◆ Tasks for this exercise:
A - Translate this sentence from the article on the Adaptive Training Foundation below into Spanish: "Vobora's great grandfather, grandfather and uncle were all Marines."
B - Continue the article on the Adaptive Training Foundation below, picking up after its final sentence.

◆ Source text:
◇ ◇ ◇ ◇ ◇ ◇ ◇

Vobora’s great grandfather, grandfather and uncle were all Marines. Suddenly this former football player in search of an identity beyond the football field, found it. He soon developed the Adaptive Training Foundation. It started by attracting local former soldiers who had lost limbs in the wars, and now they come from all over to train with Vobora and his staff, to heal both physically and mentally.
“It very much is, if you build it they will come,” Vobora said. “I have never had to do any strategic marketing to find more people.”
Vobora welcomes 10 new “adaptive athletes” every nine weeks, the length of a program called “Redefine.” Vobora describes an adaptive athlete as “someone who is utilizing their body as an athlete, training or competing, but they are having to adapt, modify, change the way that they train to overcome for a physical impairment or a physical disability.”
One integral staff member is media director Blake Watson. He is also a client. Watson, 28, knelt down on an IED on Dec. 14, 2010. Watson, an amputee, is proof the process works for those who are naturally skeptical when they arrive.
“Each person is suspect about the program when they first come in, you can see that,” Watson said. “The great thing about it that makes it so much different than a regular gym is David and the trainers that are here. They’re not afraid of anyone’s injuries.
“You bond here through sweat and pain.”
Watson met Vobora through a fellow amputee former soldier. They met Vobora and decided to try his program. During a workout with Watson, Vobora was juggling giving instruction while also filming the session with GoPro camera to use on social media.
Watson told Vobora he would be happy to do video production if he needed the help. Vobora told him to put something together. Watson did, the video that greets visitors to the website. After seeing the video, Vobora hired him on the spot.
The war in Afghanistan had kicked in 2009 and 2010, and on Dec. 14, 2010, Watson was the point man during a foot patrol in the town of Sangin, a rural district in Afghanistan’s Helmand province. It was a drug and weapons hub for the Taliban, and one of the most dangerous places on Earth.

◇ ◇ ◇ ◇ ◇ ◇ ◇

◆ Provided data:

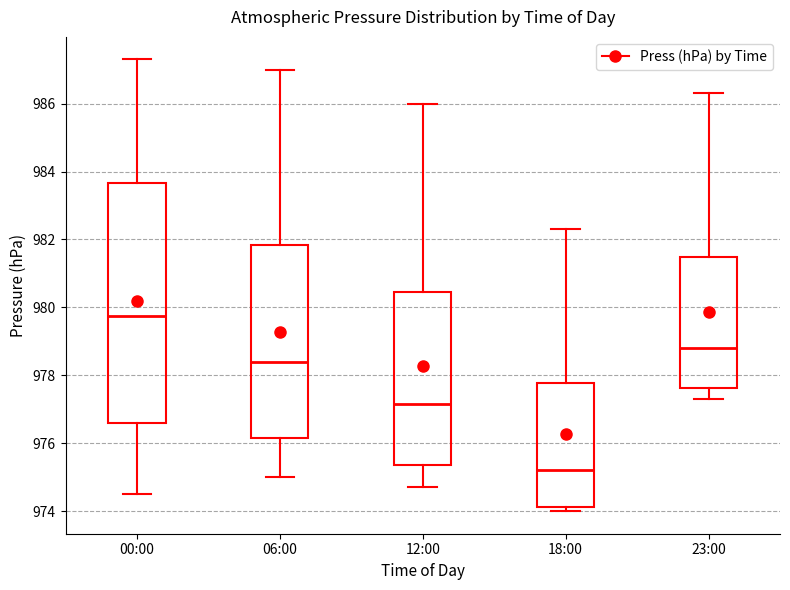

Which box is the tallest, from its lower edge to its upper edge?

00:00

◇ ◇ ◇ ◇ ◇ ◇ ◇

◆ Task-by-task answers:
A - El bisabuelo, el abuelo y el tío de Vobora fueron todos marines.

B -
Watson’s 3rd Battalion, 5th Marines were the first Americans to step foot there. The British Royal Marines had been there the previous four years.
“Three-fourths of their guys were dead or wounded,” Watson said. “It was the wild west. Ninety percent of the population was Taliban or affiliated with them. There was just belts upon belts of IEDs laid throughout the city.”
On that day, Watson, standing in front of a locked gate his unit planned to blast open, kneeled down.
“My knee came down on top of a pressure-plate IED,” Watson said. “The IED explodes, takes my left leg above the knee, and blows the whole entire inside of my right leg wide open pretty good, and just completely blew my left elbow apart. It was kind of flopping around like a noodle.”
These are the people and their life-changing injuries Vobora works with every day. When the former soldiers arrive, they are all strangers. Most are still coming to grips with their altered realities, many of them are scared.
“Just because you can’t do something the way you did it before doesn’t mean you can’t do it,” Watson said. “You just have to find a new way.”
For Vobora, a former football player once celebrated as Mr. Irrelevant, the relevancy of his work does not escape him.
“For me, I feel like I finally know my ‘why,’ Vobora said. “That’s a powerful place to be.
“I do feel that I’ve recognized this void and my gifts match the needs in front of me and I’m loving the fact that I can make an impact.”